The Christchurch earthquake of 22 February 2011 caused major disruption to the tourism sector in the city. Visits to Christchurch dropped by 1 million visitor-nights in the year to February 2022. Prior to the earthquake, over 80% of visitors to the International Antarctic Centre were from other countries, but the numbers dropped significantly after the earthquake. The centre changed its marketing focus to attract more local visitors, and introduced annual passes and heavily discounted tickets for families. These initiatives were successful, and during the winter school holiday period in 2012, up to half of all visitors to the centre were from the local Canterbury region.

=== Changes of ownership ===
From the time of its original establishment, the International Antarctic Centre was owned by the Christchurch Airport company, which in turn was 75 per cent owned by the council's Christchurch City Holdings Ltd and 25 per cent owned by the Government. However, in 2000, Richard Benton, who had been manager of the International Antarctic Centre for four years, led a management buy-out of the operation. The land and buildings remained the property of the airport.

In November 2011, Christchurch International Airport announced that it had purchased the International Antarctic Centre from Richard Benton, who had owned the business for the preceding 11 years.

In October 2015, the International Antarctic Centre was bought by tourism company Real Journeys. Along with Real Journeys, the International Antarctic Centre became part of the privately owned Wayfare Group, subsequently re-branded as RealNZ.

In July 2023, RealNZ announced that they intended to sell the International Antarctic Centre. In October 2024 it was announced that the facility had been sold to the owners of the Willowbank Wildlife Reserve for an undisclosed sum.

==Awards==
In 1997, the International Antarctic Centre won the visitor attraction category in the New Zealand Tourism Awards. It was also a finalist in 1998.

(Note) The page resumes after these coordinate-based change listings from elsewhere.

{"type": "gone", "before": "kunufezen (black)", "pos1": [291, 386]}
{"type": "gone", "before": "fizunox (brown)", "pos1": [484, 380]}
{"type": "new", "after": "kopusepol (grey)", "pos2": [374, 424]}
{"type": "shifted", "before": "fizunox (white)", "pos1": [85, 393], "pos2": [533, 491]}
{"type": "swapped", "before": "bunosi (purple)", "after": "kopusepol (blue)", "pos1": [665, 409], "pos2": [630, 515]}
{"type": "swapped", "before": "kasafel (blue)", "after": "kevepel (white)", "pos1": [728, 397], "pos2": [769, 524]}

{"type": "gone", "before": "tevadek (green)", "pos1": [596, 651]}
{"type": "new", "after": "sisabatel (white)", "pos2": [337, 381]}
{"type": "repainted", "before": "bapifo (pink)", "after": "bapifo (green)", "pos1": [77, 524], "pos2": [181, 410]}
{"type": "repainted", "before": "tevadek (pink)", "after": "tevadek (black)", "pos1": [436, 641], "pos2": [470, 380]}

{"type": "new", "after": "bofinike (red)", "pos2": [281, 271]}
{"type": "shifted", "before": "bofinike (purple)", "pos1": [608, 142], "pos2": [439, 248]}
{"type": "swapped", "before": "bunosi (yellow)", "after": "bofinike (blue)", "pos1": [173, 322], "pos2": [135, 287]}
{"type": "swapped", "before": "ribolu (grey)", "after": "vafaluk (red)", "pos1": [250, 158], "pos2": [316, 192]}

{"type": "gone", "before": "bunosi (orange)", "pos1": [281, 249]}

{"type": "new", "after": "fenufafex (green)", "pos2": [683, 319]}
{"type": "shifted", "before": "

On 24 September 2009, at the Canterbury Champion Awards Dinner, it was announced that the International Antarctic Centre had been judged the overall winner in the Champion Host – medium, large enterprise category. The International Antarctic Centre was recognised as the Champion Host Winner and shared the finalist category along with Whale Watch Kaikōura and Canterbury Museum.

In the 2024 New Zealand Tourism awards, the General Manager of the International Antarctic Centre, David Kennedy, won the Tourism Champion award.